When Bush tried to claim that the Iraqi Olympic football team was a symbol of the new free Iraq, its manager called for an end to the US occupation! In the US presidential elections, Iraq has become a plaything for Bush and Kerry to slag each other off, but in Iraq the US occupation which has cost them $130 billion so far, is stumbling from one disaster to another. There have been 700 attacks on oil pipelines, nearly 1,500 Iraqis have been killed in the last six weeks and the streets are swarming with private "security" personnel, in reality, foreign mercenaries.

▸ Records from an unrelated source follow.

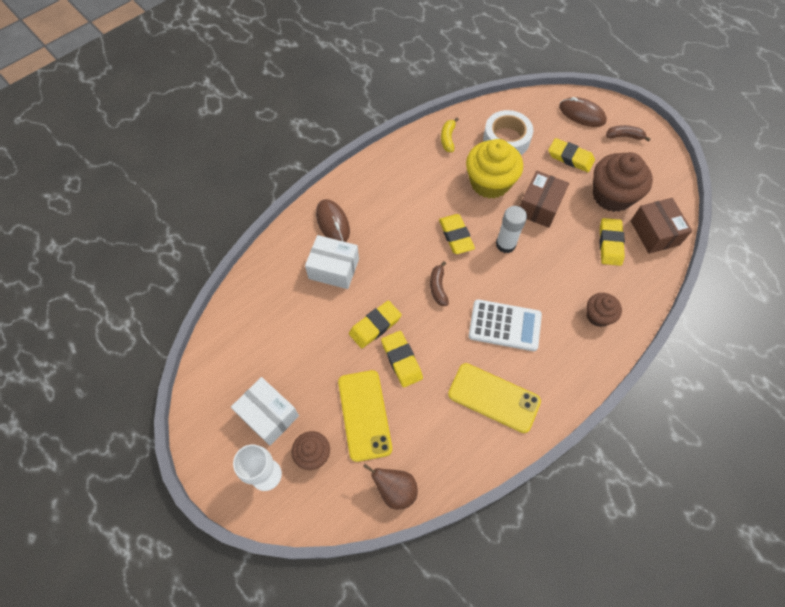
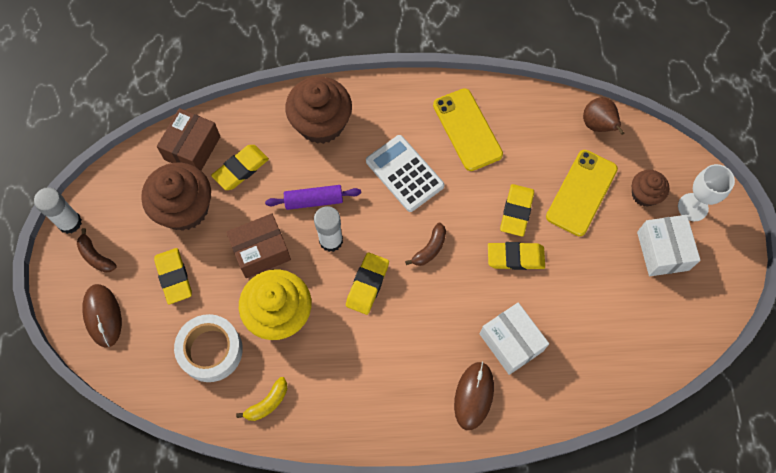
camera: 140 degrees left, 5 degrees up
brown cupcake [586,293,622,327] -> brown cupcake [285,77,352,144], size x1.81
none -> white glue stick [34,187,82,234]
none -> purple rolling pin [265,185,361,210]

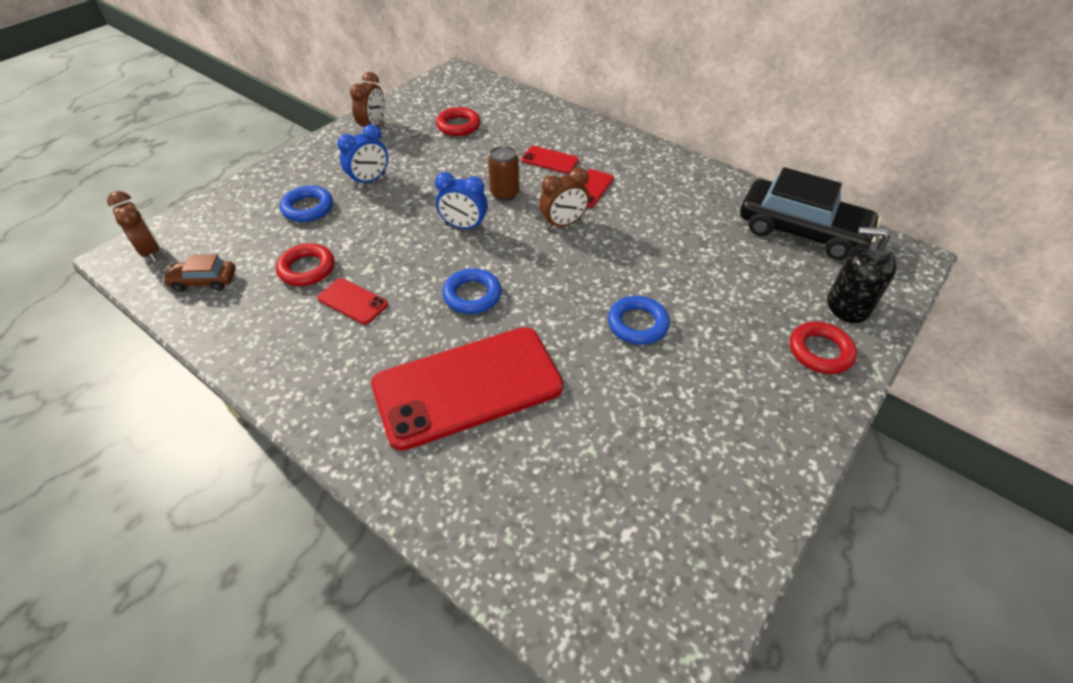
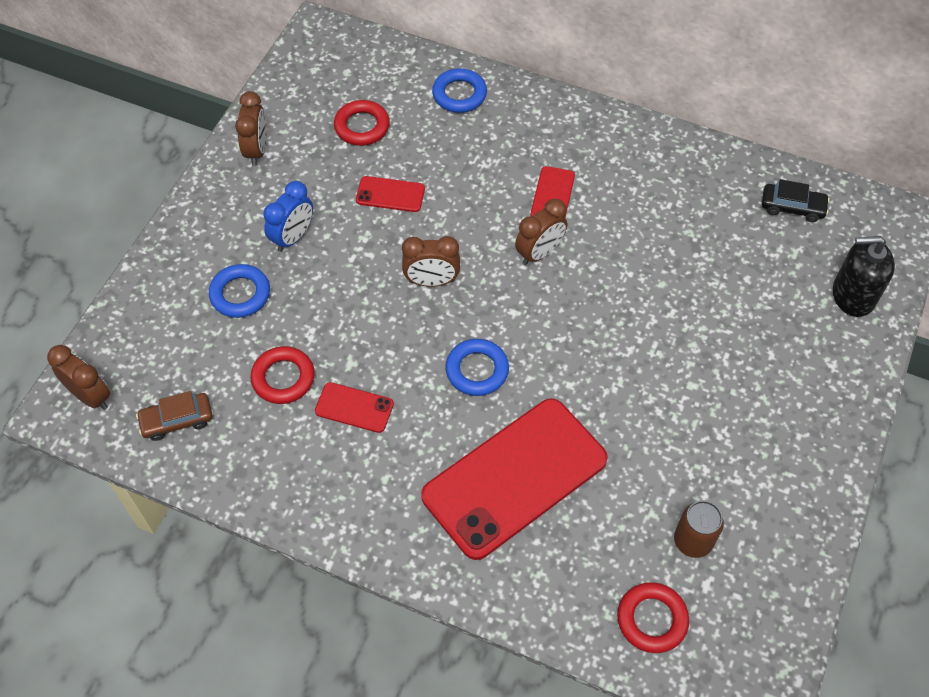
camera: 15 degrees left, 10 degrees up
blue clock [435,172,488,230] -> brown clock [402,236,460,287]
brown can [488,146,519,201] -> brown can moved to [674,500,724,558]
red phone [521,146,579,174] -> red phone moved to [356,176,425,212]
blue ring [608,296,670,345] -> blue ring moved to [432,68,487,113]
black car [740,167,881,260] -> black car [762,179,830,222], size x0.47
red ring [790,322,857,374] -> red ring moved to [617,582,689,653]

So far only $600 million of the allocated $18 billion approved for the rebuilding of Iraq has been spent and much of this on security. An inquiry into the torture of Iraqi prisoners in the Abu Ghraib jail described the prison as an "animal house" and said that "Institutional and personal responsibility [for the torture]" stretched "right up the chain of command in Washington".
The effects of the crisis in Iraq are spreading to every corner of the globe. Oil prices have risen 30% this year and hover between $45 and $50 a barrel (oil is now 136% more expensive than before September 11th). Capitalist politicians and big business now fear that this will lead to a world recession.
Even if the US army, (fronted by a token Iraqi force), manages to "defeat" the al-Mahdi army in Najaf that will not signal the end of the resistance to the occupation. Nor will it mean the end of the al-Mahdi army as the Iraqi collaborators predict.
Muqtada al-Sadr’s power base is in Sadr City, the Shia district of Baghdad. The two million Shias in Sadr City face mass unemployment, US forces on their streets, live in slums and are opposed to the US occupation and it’s Iraqi puppet regime.
"Prime Minister" Iyad Allawi, whose background includes links to the CIA, has signed the "death warrant" for his Iraqi interim government by sending US forces against the Shia resistance fighters. A "victory" for US Imperialism in Najaf will be pyrrhic and short lived. The resistance movement will continue to gather pace.
On the other hand, the programme of Sadr, and other similar groups, for a fundamentalist Shia state offers no way out. Sadr’s militia has clamped down, Taliban style, in areas like Sadr city.
The call for a shia – or a sunni – state cannot build unity among the people of Iraq, but will widen the religious and national divisions that ultimately could result in civil war. The way forward is to build a united movement of the working class against the occupation and for a secular and socialist Iraq.
The pressures on the Bush regime such as the mounting death toll and declining morale amongst US troops; the growth in opposition to the occupation in the US and around the world; and the instability in the oil markets are underlining the fact that it is impossible for the US to win its war of occupation in Iraq.
From Socialist Voice, paper of the Socialist Party, cwi in Ireland.